You need to breathe bilaterally

Nuh-uh! I only breathe to my right, and I do fine.”

If you don’t breathe to both sides, you’ll go slower

Then why are so many Olympic swimmers breathing every two strokes, even in races as short as 100 meters? Huh?

The arguments for unilateral and bilateral breathing in swimming will continue. There will be multitudes of proponents for each view, many on each side with numerous swimming and triathlon successes to their names, and many on each side with a devotion to their view bordering on fanaticism. I admit I have my opinion as well. The one place I suppose I am a bit more ‘flexible’ is in my view that both can be effective, with a variety of contributing factors, such as the person, the distance, the body of water, the amount of training, the athlete’s swimming history, environmental factors, as well as others that I am not thinking of now.

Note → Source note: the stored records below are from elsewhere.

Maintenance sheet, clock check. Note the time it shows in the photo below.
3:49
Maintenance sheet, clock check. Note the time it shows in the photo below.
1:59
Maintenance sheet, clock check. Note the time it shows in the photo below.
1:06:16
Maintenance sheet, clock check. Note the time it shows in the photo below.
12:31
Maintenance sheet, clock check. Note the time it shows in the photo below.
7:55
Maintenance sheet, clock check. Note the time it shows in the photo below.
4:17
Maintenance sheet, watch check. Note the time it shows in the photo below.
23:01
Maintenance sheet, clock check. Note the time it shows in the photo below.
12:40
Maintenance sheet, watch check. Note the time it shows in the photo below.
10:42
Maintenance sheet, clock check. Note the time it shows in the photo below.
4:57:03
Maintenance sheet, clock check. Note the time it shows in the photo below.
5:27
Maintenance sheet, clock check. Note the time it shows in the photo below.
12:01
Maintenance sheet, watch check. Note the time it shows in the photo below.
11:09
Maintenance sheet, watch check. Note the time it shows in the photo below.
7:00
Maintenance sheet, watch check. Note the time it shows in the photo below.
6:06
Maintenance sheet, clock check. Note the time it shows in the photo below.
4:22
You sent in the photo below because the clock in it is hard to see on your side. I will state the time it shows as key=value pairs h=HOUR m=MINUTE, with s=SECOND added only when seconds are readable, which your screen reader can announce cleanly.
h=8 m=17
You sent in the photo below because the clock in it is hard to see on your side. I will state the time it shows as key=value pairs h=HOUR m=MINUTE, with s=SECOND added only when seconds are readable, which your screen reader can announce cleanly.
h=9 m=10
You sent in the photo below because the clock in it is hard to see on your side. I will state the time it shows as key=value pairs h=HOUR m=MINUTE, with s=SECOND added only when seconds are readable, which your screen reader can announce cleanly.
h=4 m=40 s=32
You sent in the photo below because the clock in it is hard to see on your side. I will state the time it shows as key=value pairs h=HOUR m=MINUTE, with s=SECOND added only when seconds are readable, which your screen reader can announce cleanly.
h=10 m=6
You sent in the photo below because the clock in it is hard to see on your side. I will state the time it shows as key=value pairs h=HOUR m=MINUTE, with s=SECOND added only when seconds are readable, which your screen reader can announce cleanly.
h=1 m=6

For the record, generally, I do breathe on each stroke to my right. I have done this for most of my life, and my stroke has developed such that I can close my eyes and swim straight down the black line in a pool without a waver while breathing to my right. Ask me to do it while breathing bilaterally, and I will be in the left lane line in ten or fifteen yards. Could I fix that? Yes. Should I try to fix it? Probably. Will I ever actually work to fix it? Doubtful. I feel comfortable in the belief that, particularly in a distance event, any reduced speed or efficiency from breathing “too often” or only to one side, is more than made up for in my increased intake of oxygen.

Triathlon is NOT an event you want to start off by trying to hold your breath (IMHO). However, please notice that I did say “generally, breathe to my right”. As in ‘not always’. As in, it is, I believe, still critical that you know how to, and can be comfortable with, breathing to both sides.